- Job
A faithful copy of all the data is the goal; omit the pictures.

- Provided information
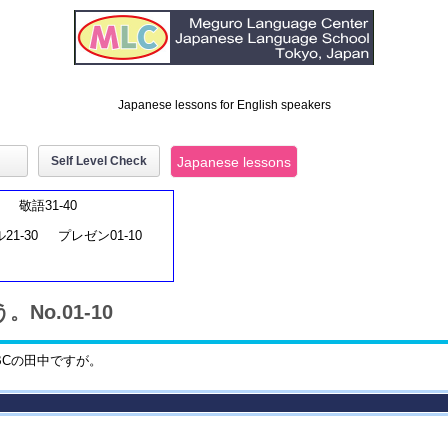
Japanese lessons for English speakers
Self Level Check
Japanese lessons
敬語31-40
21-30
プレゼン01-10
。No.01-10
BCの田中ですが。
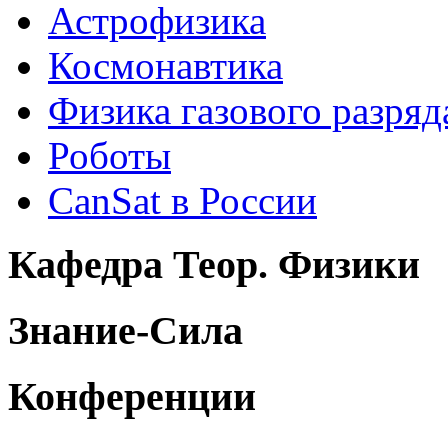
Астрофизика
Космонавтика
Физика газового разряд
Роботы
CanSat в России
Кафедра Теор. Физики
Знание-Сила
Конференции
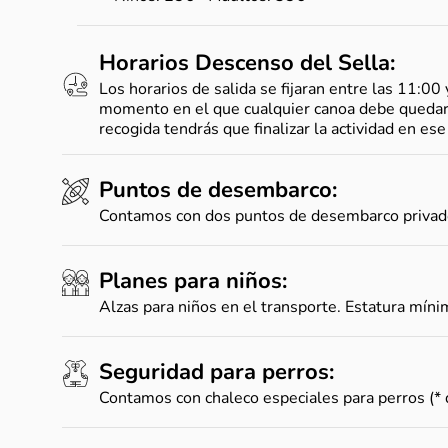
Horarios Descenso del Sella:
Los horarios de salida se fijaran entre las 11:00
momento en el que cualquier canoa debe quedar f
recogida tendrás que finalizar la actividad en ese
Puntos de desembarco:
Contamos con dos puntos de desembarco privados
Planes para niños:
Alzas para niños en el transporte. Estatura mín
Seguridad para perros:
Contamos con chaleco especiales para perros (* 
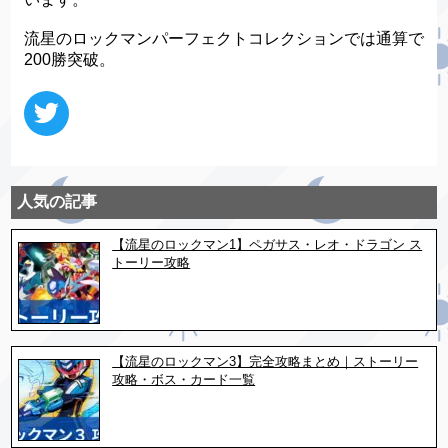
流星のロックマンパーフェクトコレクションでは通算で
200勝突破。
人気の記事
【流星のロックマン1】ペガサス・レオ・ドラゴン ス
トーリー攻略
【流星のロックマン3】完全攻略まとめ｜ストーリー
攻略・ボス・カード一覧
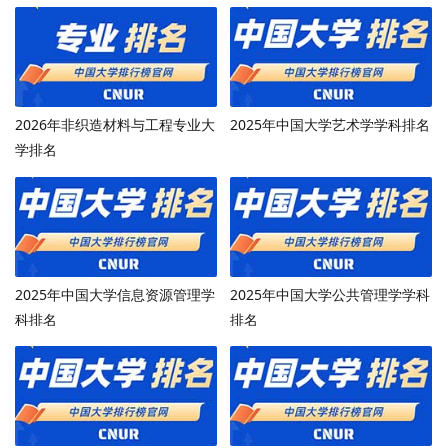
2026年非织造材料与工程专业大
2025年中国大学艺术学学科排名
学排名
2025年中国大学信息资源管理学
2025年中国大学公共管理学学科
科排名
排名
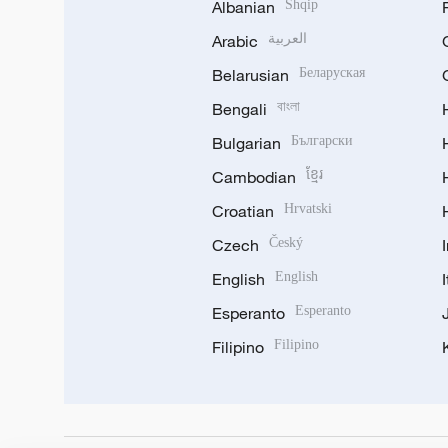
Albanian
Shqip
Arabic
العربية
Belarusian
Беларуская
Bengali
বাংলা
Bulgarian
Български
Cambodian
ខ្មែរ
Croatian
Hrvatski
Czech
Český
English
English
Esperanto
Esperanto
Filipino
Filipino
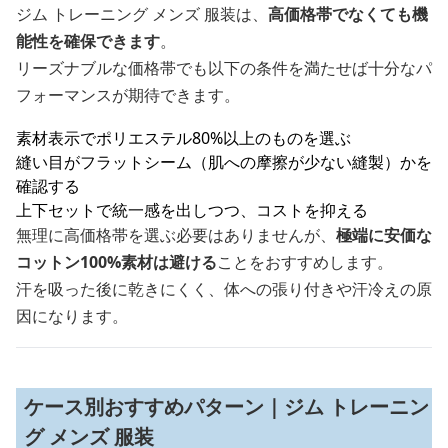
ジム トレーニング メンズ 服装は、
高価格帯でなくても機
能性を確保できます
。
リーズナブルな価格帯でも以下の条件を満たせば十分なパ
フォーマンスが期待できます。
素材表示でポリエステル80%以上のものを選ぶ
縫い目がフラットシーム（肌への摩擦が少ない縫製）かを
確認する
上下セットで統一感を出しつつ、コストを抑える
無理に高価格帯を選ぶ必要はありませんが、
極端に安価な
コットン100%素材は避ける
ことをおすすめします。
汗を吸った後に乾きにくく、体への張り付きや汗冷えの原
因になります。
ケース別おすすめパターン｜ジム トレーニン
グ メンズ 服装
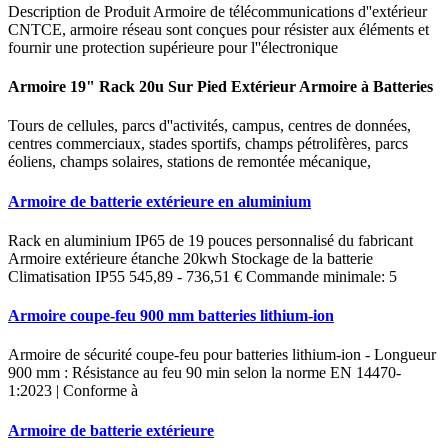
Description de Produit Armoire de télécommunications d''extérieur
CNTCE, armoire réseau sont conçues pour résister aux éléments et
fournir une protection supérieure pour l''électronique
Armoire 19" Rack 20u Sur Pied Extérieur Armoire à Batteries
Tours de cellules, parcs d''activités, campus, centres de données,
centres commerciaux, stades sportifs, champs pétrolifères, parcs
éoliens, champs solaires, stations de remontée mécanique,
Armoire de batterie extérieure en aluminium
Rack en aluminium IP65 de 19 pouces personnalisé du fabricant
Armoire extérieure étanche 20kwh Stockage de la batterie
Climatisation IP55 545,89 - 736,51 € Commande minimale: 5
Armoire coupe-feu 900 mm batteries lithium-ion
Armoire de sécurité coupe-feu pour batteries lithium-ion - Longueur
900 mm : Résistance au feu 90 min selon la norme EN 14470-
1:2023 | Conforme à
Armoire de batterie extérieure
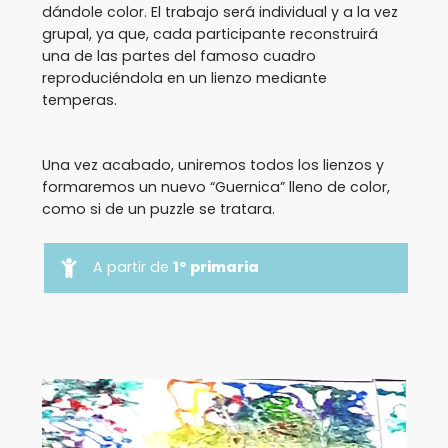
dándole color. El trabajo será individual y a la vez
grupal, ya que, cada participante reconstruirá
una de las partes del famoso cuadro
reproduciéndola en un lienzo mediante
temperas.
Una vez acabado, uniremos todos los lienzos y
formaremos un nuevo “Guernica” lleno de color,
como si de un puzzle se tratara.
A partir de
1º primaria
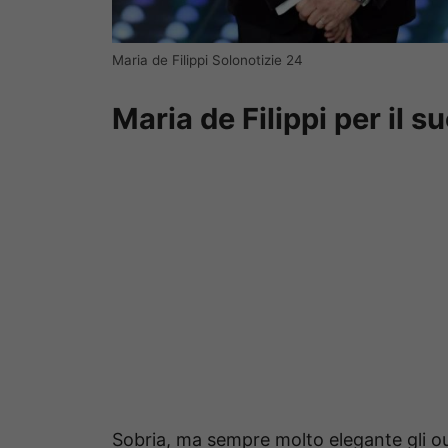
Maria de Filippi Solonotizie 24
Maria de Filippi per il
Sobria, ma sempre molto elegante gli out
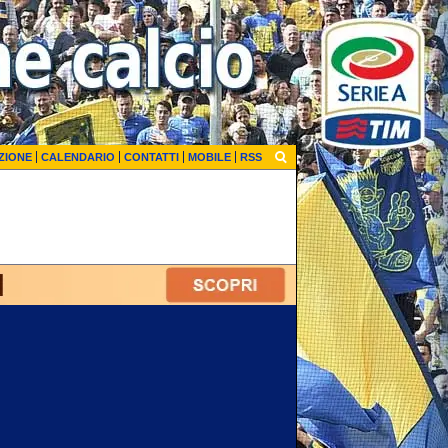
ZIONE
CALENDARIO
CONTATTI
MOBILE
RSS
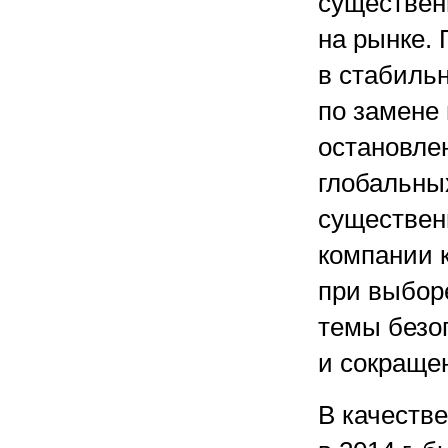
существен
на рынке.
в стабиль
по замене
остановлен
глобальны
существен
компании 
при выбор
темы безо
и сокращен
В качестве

- Written reply
Japanese lessons for English speakers
Self Level Check
Japanese lessons
敬語31-40
21-30
プレゼン01-10
。No.01-10
BCの田中ですが。
Астрофизика
Космонавтика
Физика газового разряд
Роботы
CanSat в России
Кафедра Теор. Физики
Знание-Сила
Конференции
Horarios Descenso del Sella:
Los horarios de salida se fijaran entre las 11:00
momento en el que cualquier canoa debe quedar f
recogida tendrás que finalizar la actividad en ese
Puntos de desembarco:
Contamos con dos puntos de desembarco privados
Planes para niños:
Alzas para niños en el transporte. Estatura mín
Seguridad para perros:
Contamos con chaleco especiales para perros (* 
流星のロックマンパーフェクトコレクションでは通算で
200勝突破。
人気の記事
【流星のロックマン1】ペガサス・レオ・ドラゴン ス
トーリー攻略
【流星のロックマン3】完全攻略まとめ｜ストーリー
攻略・ボス・カード一覧
2026年非织造材料与工程专业大
2025年中国大学艺术学学科排名
学排名
2025年中国大学信息资源管理学
2025年中国大学公共管理学学科
科排名
排名
Albanian
Shqip
Arabic
العربية
Belarusian
Беларуская
Bengali
বাংলা
Bulgarian
Български
Cambodian
ខ្មែរ
Croatian
Hrvatski
Czech
Český
English
English
Esperanto
Esperanto
Filipino
Filipino
ジム トレーニング メンズ 服装は、
高価格帯でなくても機
能性を確保できます
。
リーズナブルな価格帯でも以下の条件を満たせば十分なパ
フォーマンスが期待できます。
素材表示でポリエステル80%以上のものを選ぶ
縫い目がフラットシーム（肌への摩擦が少ない縫製）かを
確認する
上下セットで統一感を出しつつ、コストを抑える
無理に高価格帯を選ぶ必要はありませんが、
極端に安価な
コットン100%素材は避ける
ことをおすすめします。
汗を吸った後に乾きにくく、体への張り付きや汗冷えの原
因になります。
ケース別おすすめパターン｜ジム トレーニン
グ メンズ 服装
Description de Produit Armoire de télécommunications d''extérieur
CNTCE, armoire réseau sont conçues pour résister aux éléments et
fournir une protection supérieure pour l''électronique
Armoire 19" Rack 20u Sur Pied Extérieur Armoire à Batteries
Tours de cellules, parcs d''activités, campus, centres de données,
centres commerciaux, stades sportifs, champs pétrolifères, parcs
éoliens, champs solaires, stations de remontée mécanique,
Armoire de batterie extérieure en aluminium
Rack en aluminium IP65 de 19 pouces personnalisé du fabricant
Armoire extérieure étanche 20kwh Stockage de la batterie
Climatisation IP55 545,89 - 736,51 € Commande minimale: 5
Armoire coupe-feu 900 mm batteries lithium-ion
Armoire de sécurité coupe-feu pour batteries lithium-ion - Longueur
900 mm : Résistance au feu 90 min selon la norme EN 14470-
1:2023 | Conforme à
Armoire de batterie extérieure
dándole color. El trabajo será individual y a la vez
grupal, ya que, cada participante reconstruirá
una de las partes del famoso cuadro
reproduciéndola en un lienzo mediante
temperas.
Una vez acabado, uniremos todos los lienzos y
formaremos un nuevo “Guernica” lleno de color,
como si de un puzzle se tratara.
A partir de
1º primaria
Maria de Filippi Solonotizie 24
Maria de Filippi per il
Sobria, ma sempre molto elegante gli out
ZIONE
CALENDARIO
CONTATTI
MOBILE
RSS
существен
на рынке.
в стабиль
по замене
остановлен
глобальны
существен
компании 
при выбор
темы безо
и сокращен
В качестве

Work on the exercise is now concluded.